Stored data:
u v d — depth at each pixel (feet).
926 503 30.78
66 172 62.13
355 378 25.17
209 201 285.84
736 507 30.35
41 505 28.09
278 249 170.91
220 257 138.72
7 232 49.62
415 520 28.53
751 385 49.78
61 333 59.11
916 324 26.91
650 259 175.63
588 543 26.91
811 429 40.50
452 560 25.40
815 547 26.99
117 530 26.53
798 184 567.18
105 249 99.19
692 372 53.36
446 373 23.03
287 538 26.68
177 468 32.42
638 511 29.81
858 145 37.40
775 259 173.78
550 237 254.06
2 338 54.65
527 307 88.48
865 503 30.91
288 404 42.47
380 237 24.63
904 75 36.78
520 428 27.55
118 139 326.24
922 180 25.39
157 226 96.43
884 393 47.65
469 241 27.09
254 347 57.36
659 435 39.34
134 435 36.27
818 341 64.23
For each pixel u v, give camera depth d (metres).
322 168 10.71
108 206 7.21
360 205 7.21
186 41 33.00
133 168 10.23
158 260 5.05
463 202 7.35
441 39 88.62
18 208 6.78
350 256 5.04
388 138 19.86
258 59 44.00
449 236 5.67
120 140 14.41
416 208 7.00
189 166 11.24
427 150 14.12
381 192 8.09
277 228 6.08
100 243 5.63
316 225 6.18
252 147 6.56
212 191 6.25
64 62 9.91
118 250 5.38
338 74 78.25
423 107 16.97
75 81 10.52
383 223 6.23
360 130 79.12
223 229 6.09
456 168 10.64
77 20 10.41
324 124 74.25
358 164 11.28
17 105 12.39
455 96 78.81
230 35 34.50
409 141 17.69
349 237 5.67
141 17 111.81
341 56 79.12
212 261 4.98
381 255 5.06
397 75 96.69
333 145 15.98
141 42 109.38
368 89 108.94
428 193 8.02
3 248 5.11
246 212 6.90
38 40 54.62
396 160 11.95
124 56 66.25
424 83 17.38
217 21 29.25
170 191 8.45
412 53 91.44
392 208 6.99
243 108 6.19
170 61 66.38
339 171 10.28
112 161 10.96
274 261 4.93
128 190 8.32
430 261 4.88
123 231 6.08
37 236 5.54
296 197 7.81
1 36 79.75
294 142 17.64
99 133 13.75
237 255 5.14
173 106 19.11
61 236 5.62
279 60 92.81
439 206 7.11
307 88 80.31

- _Assignment_: What you return must be the lines above that run from the line with "751 385 49.78" to the line with "865 503 30.91", inclusive, each copied exactly.

- _Solution_:
751 385 49.78
61 333 59.11
916 324 26.91
650 259 175.63
588 543 26.91
811 429 40.50
452 560 25.40
815 547 26.99
117 530 26.53
798 184 567.18
105 249 99.19
692 372 53.36
446 373 23.03
287 538 26.68
177 468 32.42
638 511 29.81
858 145 37.40
775 259 173.78
550 237 254.06
2 338 54.65
527 307 88.48
865 503 30.91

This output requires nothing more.